For the word "neck", state how many lines of the listing below contain it. Give the number and nothing more.
□ □ □ □ □ □ □
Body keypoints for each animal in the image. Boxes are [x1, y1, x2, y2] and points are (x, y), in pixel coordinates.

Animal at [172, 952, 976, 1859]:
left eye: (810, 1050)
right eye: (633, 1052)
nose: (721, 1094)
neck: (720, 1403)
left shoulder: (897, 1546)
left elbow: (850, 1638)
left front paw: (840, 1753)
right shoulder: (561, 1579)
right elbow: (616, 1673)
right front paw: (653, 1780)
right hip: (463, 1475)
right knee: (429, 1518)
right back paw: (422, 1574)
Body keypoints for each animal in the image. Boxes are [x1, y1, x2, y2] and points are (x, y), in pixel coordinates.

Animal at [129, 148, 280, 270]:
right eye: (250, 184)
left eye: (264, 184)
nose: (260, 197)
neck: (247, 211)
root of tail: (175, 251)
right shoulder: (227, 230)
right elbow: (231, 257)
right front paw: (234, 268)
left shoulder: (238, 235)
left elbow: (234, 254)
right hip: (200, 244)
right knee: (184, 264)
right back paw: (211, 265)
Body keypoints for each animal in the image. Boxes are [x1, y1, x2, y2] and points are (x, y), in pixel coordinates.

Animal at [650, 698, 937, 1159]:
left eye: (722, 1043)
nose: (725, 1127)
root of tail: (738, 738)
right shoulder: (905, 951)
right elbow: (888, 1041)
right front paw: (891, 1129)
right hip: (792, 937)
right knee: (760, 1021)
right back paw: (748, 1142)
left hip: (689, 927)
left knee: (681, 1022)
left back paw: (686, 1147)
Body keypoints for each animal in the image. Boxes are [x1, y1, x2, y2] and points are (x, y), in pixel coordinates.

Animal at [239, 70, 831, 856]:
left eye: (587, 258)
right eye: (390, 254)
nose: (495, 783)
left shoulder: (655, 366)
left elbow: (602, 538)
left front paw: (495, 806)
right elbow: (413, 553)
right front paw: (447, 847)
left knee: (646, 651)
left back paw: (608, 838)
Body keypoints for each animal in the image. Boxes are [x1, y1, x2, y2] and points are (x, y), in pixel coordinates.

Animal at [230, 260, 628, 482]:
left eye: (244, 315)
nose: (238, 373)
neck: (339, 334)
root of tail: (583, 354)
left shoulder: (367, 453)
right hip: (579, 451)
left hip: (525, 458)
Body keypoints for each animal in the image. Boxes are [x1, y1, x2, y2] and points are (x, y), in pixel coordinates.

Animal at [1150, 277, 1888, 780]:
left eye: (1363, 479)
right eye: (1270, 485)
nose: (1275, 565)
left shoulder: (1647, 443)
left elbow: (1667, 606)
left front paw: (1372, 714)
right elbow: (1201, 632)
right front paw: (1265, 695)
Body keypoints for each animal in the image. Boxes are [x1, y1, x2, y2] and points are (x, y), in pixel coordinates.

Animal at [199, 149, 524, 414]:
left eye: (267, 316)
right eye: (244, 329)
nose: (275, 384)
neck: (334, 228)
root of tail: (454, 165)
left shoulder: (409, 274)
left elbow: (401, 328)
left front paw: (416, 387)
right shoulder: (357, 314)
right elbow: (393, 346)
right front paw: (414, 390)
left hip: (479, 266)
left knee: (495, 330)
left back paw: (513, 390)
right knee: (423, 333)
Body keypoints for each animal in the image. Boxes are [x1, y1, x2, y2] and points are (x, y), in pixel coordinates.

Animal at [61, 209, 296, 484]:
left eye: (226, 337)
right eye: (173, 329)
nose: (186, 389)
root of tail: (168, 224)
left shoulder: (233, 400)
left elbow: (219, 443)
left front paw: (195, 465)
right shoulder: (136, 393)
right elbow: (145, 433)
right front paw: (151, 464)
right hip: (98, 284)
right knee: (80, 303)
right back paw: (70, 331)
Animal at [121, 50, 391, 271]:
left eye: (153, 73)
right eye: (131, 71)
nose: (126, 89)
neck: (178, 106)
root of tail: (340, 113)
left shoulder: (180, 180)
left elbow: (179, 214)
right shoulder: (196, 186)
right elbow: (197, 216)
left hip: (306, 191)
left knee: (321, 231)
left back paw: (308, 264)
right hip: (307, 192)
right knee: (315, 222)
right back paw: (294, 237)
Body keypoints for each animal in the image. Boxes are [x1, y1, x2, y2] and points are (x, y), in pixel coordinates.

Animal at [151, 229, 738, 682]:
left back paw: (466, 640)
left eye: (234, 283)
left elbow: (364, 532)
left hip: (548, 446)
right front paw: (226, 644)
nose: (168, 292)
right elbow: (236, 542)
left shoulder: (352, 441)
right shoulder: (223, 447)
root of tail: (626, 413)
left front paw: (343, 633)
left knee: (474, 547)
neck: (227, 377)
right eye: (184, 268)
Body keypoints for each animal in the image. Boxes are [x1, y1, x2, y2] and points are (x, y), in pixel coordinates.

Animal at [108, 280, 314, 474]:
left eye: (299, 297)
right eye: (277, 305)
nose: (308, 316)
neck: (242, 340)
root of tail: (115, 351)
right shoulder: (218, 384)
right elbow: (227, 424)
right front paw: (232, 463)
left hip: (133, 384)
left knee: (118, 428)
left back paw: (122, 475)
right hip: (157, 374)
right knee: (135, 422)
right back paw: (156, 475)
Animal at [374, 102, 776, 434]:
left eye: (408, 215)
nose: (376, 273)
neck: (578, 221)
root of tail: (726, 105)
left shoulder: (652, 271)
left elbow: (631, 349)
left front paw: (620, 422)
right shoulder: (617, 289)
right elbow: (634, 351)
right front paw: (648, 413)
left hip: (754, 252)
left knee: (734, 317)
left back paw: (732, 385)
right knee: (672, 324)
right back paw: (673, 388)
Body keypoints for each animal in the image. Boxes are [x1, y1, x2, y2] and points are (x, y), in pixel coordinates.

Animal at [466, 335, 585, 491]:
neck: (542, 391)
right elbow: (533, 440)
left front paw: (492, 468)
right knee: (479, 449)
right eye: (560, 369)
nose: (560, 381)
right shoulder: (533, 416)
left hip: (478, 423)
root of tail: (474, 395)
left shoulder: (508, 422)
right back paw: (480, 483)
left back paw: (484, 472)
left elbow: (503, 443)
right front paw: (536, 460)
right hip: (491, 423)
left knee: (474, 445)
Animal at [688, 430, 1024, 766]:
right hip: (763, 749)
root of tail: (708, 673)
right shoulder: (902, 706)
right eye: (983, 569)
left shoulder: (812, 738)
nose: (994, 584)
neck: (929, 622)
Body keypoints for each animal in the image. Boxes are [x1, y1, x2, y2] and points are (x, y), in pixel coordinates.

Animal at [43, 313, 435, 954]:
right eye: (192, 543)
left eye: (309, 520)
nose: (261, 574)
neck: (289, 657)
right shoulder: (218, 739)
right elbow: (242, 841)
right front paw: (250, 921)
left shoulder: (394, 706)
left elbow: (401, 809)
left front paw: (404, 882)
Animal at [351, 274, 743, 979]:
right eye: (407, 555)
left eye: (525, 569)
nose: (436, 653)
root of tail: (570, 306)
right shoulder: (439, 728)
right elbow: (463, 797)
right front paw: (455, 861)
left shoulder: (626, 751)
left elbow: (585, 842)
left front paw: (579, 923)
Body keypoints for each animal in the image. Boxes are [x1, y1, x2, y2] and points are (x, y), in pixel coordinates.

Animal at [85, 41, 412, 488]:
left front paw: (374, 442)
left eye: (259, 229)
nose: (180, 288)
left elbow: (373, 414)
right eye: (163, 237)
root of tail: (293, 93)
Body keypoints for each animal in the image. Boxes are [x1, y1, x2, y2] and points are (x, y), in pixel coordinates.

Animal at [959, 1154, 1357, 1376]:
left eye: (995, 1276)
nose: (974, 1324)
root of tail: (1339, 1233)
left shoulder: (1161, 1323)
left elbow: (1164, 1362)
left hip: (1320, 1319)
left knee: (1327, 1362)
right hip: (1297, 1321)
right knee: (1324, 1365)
□ □ □ □ □ □ □
REPLY TO THE TASK: 11